**Metin bölümü**:
========

Mekke döneminde inmiştir. 96 âyettir. Sûre, adını birinci âyette geçen “el-vâkı’a” kelimesinden almıştır. Vâkı’a, gerçekleşen, meydana gelen olay demektir.

إِذَا وَقَعَتِ الْوَاقِعَةُ ﴿١﴾

56/VÂKIA SURESİ-1. AYET (Meâlleri Kıyasla): İzâ vakaatil vâkıatu.

O beklenen müthiş olay olduğunda,

لَيْسَ لِوَقْعَتِهَا كَاذِبَةٌ ﴿٢﴾

56/VÂKIA SURESİ-2. AYET (Meâlleri Kıyasla): Leyse li vak’atihâ kâzibetun.

Yoktur onun oluşunu yalanlayacak.

خَافِضَةٌ رَّافِعَةٌ ﴿٣﴾

56/VÂKIA SURESİ-3. AYET (Meâlleri Kıyasla): Hâfidatun râfiatun.

Kimini alçaltır, kimini yükseltir.

إِذَا رُجَّتِ الْأَرْضُ رَجًّا ﴿٤﴾

56/VÂKIA SURESİ-4. AYET (Meâlleri Kıyasla): İzâ ruccetil ardu reccâ(reccen).

Yerküre bir sarsılışla sarsıldığında,

وَبُسَّتِ الْجِبَالُ بَسًّا ﴿٥﴾

56/VÂKIA SURESİ-5. AYET (Meâlleri Kıyasla): Ve bussetil cibâlu bessâ(bessen).

Dağlar bir serpilişle serpildiğinde,

فَكَانَتْ هَبَاء مُّنبَثًّا ﴿٦﴾

56/VÂKIA SURESİ-6. AYET (Meâlleri Kıyasla): Fe kânet hebâen munbessâ (munbessen).

Hepsi un ufak olup dağılmıştır.

وَكُنتُمْ أَزْوَاجًا ثَلَاثَةً ﴿٧﴾

56/VÂKIA SURESİ-7. AYET (Meâlleri Kıyasla): Ve kuntum ezvâcen selâseten.

========

**Çalışma maddesi 1**:
Vâkıa Suresi metninde “Mekke döneminde inmiştir” diye başlayan paragrafı, ana bilgilerini koruyarak madde madde yeniden yazın.
**Çalışma maddesi 2**:
Vâkıa Suresi metnini son gösterilen satırdan sonrasıyla devam ettirin.

**Verilen malzeme**:
========

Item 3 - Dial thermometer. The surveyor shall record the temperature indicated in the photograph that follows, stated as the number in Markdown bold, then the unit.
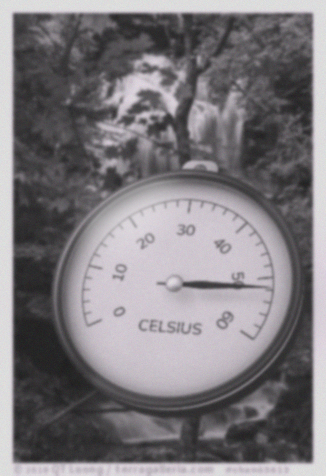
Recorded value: **52** °C
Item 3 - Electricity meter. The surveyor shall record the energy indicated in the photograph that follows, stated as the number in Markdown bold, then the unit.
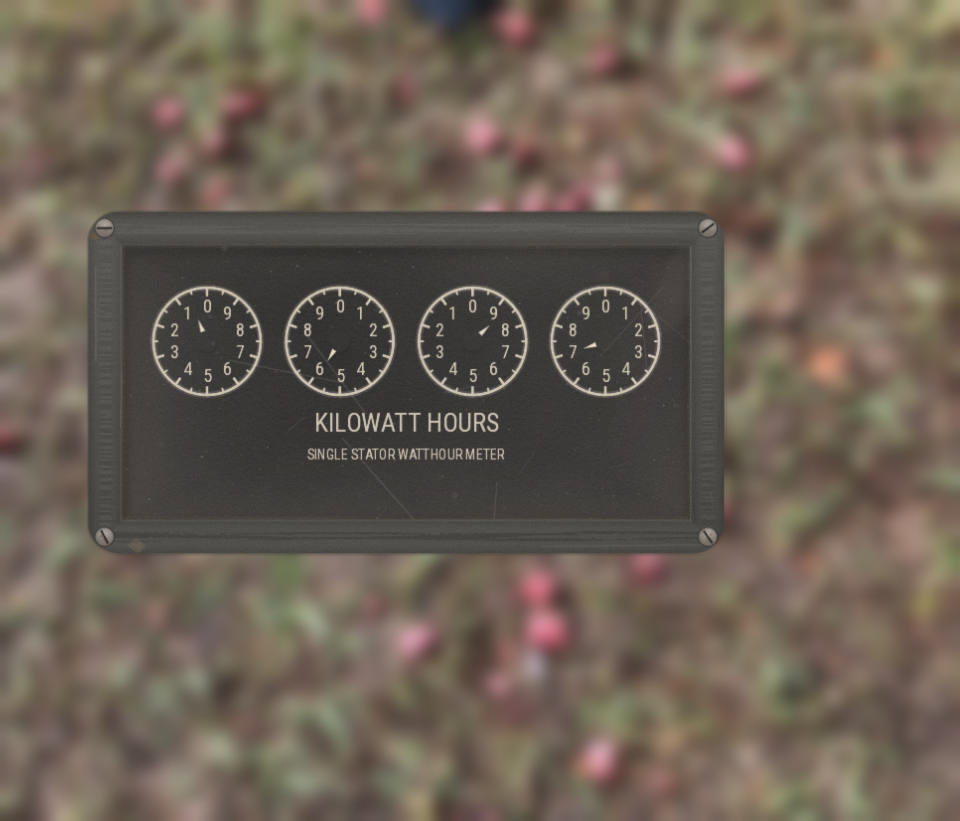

========

**Beklenen cevap 1**:
- Mekke döneminde inmiştir.
- 96 âyettir.
- Adını birinci âyette geçen “el-vâkı’a” kelimesinden alır.
- Vâkı’a, gerçekleşen, meydana gelen olay anlamına gelir.

**Beklenen cevap 2**:
Ve sizler, üç çift/sınıf oluvermişsinizdir.

فَأَصْحَابُ الْمَيْمَنَةِ مَا أَصْحَابُ الْمَيْمَنَةِ ﴿٨﴾

56/VÂKIA SURESİ-8. AYET (Meâlleri Kıyasla): Fe ashâbul meymeneti mâ ashâbul meymenet(meymeneti).

İşte uğur ve mutluluk yâranı. Nedir uğur ve mutluluk yâranı?

وَأَصْحَابُ الْمَشْأَمَةِ مَا أَصْحَابُ الْمَشْأَمَةِ ﴿٩﴾

56/VÂKIA SURESİ-9. AYET (Meâlleri Kıyasla): Ve ashâbul meş'emeti mâ ashâbul meş’emet(meş’emeti).

İşte şomluk ve bunalım yâranı. Nedir şomluk ve bunalım yâranı?

وَالسَّابِقُونَ السَّابِقُونَ ﴿١٠﴾

56/VÂKIA SURESİ-10. AYET (Meâlleri Kıyasla): Ves sâbikûnes sâbikûn(sâbikûne).

Ve oluşta önde gidenler, yarışta önde gidenler...

أُوْلَئِكَ الْمُقَرَّبُونَ ﴿١١﴾

56/VÂKIA SURESİ-11. AYET (Meâlleri Kıyasla): Ulâikel mukarrabûn(mukarrabûne).

İşte onlardır yaklaştırılanlar.

فِي جَنَّاتِ النَّعِيمِ ﴿١٢﴾

56/VÂKIA SURESİ-12. AYET (Meâlleri Kıyasla): Fî cennâtin naîm(naîmi).

Nimetlerle dolu bahçelerdedirler.

ثُلَّةٌ مِّنَ الْأَوَّلِينَ ﴿١٣﴾

56/VÂKIA SURESİ-13. AYET (Meâlleri Kıyasla): Sulletun minel evvelîn(evvelîne).

Büyük kısmı öncekilerden,

وَقَلِيلٌ مِّنَ الْآخِرِينَ ﴿١٤﴾

56/VÂKIA SURESİ-14. AYET (Meâlleri Kıyasla): Ve kalîlun minel âhirîn(âhirîne).

Az bir kısmı da sonrakilerden.

عَلَى سُرُرٍ مَّوْضُونَةٍ ﴿١٥﴾

56/VÂKIA SURESİ-15. AYET (Meâlleri Kıyasla): Alâ sururin mevdûnetin.

Süslü, nakışlı tahtlar üzerinde,

مُتَّكِئِينَ عَلَيْهَا مُتَقَابِلِينَ ﴿١٦﴾

56/VÂKIA SURESİ-16. AYET (Meâlleri Kıyasla): Muttekiîne aleyhâ mutekâbilîn(mutekâbilîne).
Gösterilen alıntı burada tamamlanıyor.